Setiap melewati bulan September-Oktober, kita sekali lagi diingatkan pada petaka berdarah 1965 yang mengubah keadaan rakyat sedemikian rupa seperti belum merdeka. Tahun lalu, ketika peristiwa itu tepat melewati masa 50 tahun, sebagian elemen masyarakat telah bahu-membahu mengangkat peristiwa ini ke panggung nasional hingga internasional dengan berbagai macam cara. Salah satunya adalah inisiatif yang dilakukan oleh Pengadilan Rakyat Internasional (International Peoples Tribunal – IPT 65) serta pemutaran film dokumenter dan diskusi sejarah di ratusan tempat di Indonesia.

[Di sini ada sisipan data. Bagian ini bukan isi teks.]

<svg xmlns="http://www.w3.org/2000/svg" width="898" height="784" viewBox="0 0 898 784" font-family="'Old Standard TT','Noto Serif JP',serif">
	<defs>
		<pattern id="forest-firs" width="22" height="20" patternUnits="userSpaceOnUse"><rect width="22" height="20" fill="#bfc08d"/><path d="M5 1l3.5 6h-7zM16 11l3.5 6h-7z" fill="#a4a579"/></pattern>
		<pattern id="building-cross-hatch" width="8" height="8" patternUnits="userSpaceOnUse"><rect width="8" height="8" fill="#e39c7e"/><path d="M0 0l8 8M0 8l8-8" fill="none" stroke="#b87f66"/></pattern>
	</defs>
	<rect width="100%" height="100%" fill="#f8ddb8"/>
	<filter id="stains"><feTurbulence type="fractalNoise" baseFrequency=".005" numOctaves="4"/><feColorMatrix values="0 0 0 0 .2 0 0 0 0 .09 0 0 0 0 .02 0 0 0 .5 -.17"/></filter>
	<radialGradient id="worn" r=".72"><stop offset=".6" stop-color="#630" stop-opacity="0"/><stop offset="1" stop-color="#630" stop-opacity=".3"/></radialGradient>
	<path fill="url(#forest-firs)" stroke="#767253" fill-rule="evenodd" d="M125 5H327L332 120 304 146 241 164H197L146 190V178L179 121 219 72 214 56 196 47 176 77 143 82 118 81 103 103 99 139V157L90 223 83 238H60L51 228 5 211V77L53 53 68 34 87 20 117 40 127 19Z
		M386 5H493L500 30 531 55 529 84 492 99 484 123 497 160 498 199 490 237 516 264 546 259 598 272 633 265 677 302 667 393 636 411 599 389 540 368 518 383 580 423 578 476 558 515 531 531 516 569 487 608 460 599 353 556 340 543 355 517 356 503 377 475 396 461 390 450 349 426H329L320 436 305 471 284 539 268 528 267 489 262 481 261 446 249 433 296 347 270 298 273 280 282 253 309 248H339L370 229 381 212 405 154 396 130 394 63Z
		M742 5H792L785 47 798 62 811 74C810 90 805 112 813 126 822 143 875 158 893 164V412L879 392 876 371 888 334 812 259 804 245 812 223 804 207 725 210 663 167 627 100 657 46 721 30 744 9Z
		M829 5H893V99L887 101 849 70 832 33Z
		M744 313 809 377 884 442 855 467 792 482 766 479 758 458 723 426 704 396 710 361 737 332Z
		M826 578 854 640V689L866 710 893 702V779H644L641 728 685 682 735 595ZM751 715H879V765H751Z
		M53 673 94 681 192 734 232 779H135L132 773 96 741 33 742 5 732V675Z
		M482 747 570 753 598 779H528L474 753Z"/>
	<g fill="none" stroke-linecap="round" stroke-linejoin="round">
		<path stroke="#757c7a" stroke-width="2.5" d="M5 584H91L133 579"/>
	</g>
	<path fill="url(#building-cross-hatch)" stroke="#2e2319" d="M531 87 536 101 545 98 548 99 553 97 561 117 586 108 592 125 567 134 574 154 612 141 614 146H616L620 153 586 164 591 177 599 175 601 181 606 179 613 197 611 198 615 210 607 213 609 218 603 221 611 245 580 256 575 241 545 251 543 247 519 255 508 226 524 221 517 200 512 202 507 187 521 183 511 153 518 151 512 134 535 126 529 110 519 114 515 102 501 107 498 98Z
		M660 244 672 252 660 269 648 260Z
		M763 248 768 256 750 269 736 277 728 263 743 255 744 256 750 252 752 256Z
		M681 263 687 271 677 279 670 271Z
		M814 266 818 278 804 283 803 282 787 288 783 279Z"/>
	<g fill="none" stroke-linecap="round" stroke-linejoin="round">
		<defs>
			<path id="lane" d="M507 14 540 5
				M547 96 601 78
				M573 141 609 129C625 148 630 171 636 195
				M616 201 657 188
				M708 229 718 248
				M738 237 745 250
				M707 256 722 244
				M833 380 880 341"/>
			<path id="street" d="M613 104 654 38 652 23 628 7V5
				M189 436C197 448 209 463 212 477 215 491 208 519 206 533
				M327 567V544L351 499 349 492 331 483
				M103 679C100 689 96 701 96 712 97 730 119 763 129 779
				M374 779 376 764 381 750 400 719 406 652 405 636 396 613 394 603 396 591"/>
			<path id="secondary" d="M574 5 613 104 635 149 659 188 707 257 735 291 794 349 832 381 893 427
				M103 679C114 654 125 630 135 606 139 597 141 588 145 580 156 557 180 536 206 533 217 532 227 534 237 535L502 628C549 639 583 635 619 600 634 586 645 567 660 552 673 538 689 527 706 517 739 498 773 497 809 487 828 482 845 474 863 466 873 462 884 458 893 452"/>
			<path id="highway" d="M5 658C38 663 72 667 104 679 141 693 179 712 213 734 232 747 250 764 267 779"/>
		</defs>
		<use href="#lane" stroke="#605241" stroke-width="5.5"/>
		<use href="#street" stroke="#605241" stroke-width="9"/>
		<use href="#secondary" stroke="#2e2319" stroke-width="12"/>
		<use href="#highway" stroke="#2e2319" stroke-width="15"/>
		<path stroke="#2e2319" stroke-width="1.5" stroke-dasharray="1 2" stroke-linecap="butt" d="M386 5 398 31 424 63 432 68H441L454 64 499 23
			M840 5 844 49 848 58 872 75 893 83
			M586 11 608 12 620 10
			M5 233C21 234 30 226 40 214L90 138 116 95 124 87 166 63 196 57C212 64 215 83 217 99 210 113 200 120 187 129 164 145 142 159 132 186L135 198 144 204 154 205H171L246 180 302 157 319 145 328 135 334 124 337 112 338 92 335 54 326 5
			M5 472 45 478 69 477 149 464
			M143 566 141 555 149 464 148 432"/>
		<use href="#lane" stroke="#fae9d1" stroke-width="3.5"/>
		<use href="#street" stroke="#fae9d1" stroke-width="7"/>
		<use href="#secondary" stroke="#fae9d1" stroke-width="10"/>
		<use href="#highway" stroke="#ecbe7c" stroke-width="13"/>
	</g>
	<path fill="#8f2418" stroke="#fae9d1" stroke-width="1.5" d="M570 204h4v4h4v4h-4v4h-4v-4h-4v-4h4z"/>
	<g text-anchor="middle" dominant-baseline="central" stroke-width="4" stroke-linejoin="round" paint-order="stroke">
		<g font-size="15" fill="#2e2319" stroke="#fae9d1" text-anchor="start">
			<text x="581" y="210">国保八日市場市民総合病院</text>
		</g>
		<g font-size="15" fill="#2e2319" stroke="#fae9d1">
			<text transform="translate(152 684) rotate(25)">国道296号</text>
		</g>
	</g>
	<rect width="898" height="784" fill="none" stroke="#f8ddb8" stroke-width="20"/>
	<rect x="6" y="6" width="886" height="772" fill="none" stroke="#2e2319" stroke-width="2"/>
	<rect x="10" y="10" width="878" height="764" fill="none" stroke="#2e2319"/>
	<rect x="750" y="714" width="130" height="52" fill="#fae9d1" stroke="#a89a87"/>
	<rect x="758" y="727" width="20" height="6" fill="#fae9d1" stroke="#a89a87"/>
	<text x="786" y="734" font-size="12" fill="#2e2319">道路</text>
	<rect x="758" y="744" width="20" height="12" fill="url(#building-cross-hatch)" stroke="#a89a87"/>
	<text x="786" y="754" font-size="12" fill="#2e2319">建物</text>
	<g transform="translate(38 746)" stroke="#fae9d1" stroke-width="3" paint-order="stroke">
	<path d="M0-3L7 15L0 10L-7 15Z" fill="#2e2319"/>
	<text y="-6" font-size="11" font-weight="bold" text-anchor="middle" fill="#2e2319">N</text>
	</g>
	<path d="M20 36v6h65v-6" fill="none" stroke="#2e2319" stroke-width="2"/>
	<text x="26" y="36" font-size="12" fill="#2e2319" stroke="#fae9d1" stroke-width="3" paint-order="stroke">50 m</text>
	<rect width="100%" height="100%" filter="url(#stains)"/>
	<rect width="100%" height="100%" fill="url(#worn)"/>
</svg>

Pengadilan Rakyat Internasional (International Peoples Tribunal – IPT 65) yang digelar pada 10-13 November 2015 lalu misalnya, telah mengeluarkan keputusan bahwa Indonesia dianggap telah melakukan 9 kejahatan terhadap kemanusiaan dalam peristiwa tersebut. Kejahatan itu berupa: pembunuhan massal, perbudakan, pemenjaraan, penghilangan paksa, penyiksaan, kekerasan seksual, persekusi, propaganda kebencian, dan pelibatan negara lain. Selain itu pengadilan juga memberikan rekomendasi permintaan maaf dari negara kepada korban, penyidikan dan pengadilan terhadap pelaku kejahatan kemanusiaan, rehabilitasi dan kompensasi kepada korban, dan juga pengungkapan kebenaran terhadap peristiwa 1965.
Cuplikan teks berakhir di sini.